Document text:
Beijing struggles to keep up with a virus — and a nation on the move
Tens of millions of people travelling across China and abroad for Lunar New Year
At Beijing's central railway station, the crowds stream in, ticket in hand, suitcase in tow, surgical mask in place. This last item has become an integral part of this year's Lunar New Year celebrations.
"I'm very worried about the virus," said Zhang Luyao, a twenty-something on her way home to China's north. "It's spreading really fast, and there are so many people around me."
Indeed, tens of millions of people are on the move this week, travelling across China and abroad.
It's the largest annual human migration on earth. And this year, it may exacerbate a very human vulnerability: infection from the new strain of coronavirus, now potentially being spread by all the travellers.
On Wednesday, the Chinese National Health Commission underlined the "risk of further spread of the epidemic" by all the movement of people. The virus would have opportunities to infect many more people, through coughing, sneezing or breathing, said the Deputy Director of the Commission, Li Bin — and would alter and mutate.
The new coronavirus likely came from wild animals, almost certainly transferring to humans at a wholesale seafood market in the central Chinese city of Wuhan in late December. Many of those initially infected had been at the market, and the vast majority of confirmed cases now are still in Wuhan and the province around it, Hubei.
In a dramatic move on Thursday, China effectively quarantined Wuhan, cutting air and rail service to the city of 11 million people and closing down public transit within it. A government edict said citizens should not leave Wuhan unless they had "special conditions."

Exercise data:
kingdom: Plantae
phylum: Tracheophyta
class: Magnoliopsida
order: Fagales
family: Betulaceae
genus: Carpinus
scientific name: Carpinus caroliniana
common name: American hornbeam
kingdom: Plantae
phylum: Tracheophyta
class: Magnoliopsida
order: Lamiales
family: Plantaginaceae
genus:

Instructions:
(1) In the article on the coronavirus and Lunar New Year travel, how many people live in Wuhan?
(2) List every place name that appears in the article on the coronavirus and Lunar New Year travel.
(3) Echo the passage of the coronavirus article starting at "It's the largest" and ending at "all the travellers.".

Expected results:
(1) Wuhan has 11 million people.

(2) Beijing, China, Wuhan, Hubei

(3)
It's the largest annual human migration on earth. And this year, it may exacerbate a very human vulnerability: infection from the new strain of coronavirus, now potentially being spread by all the travellers.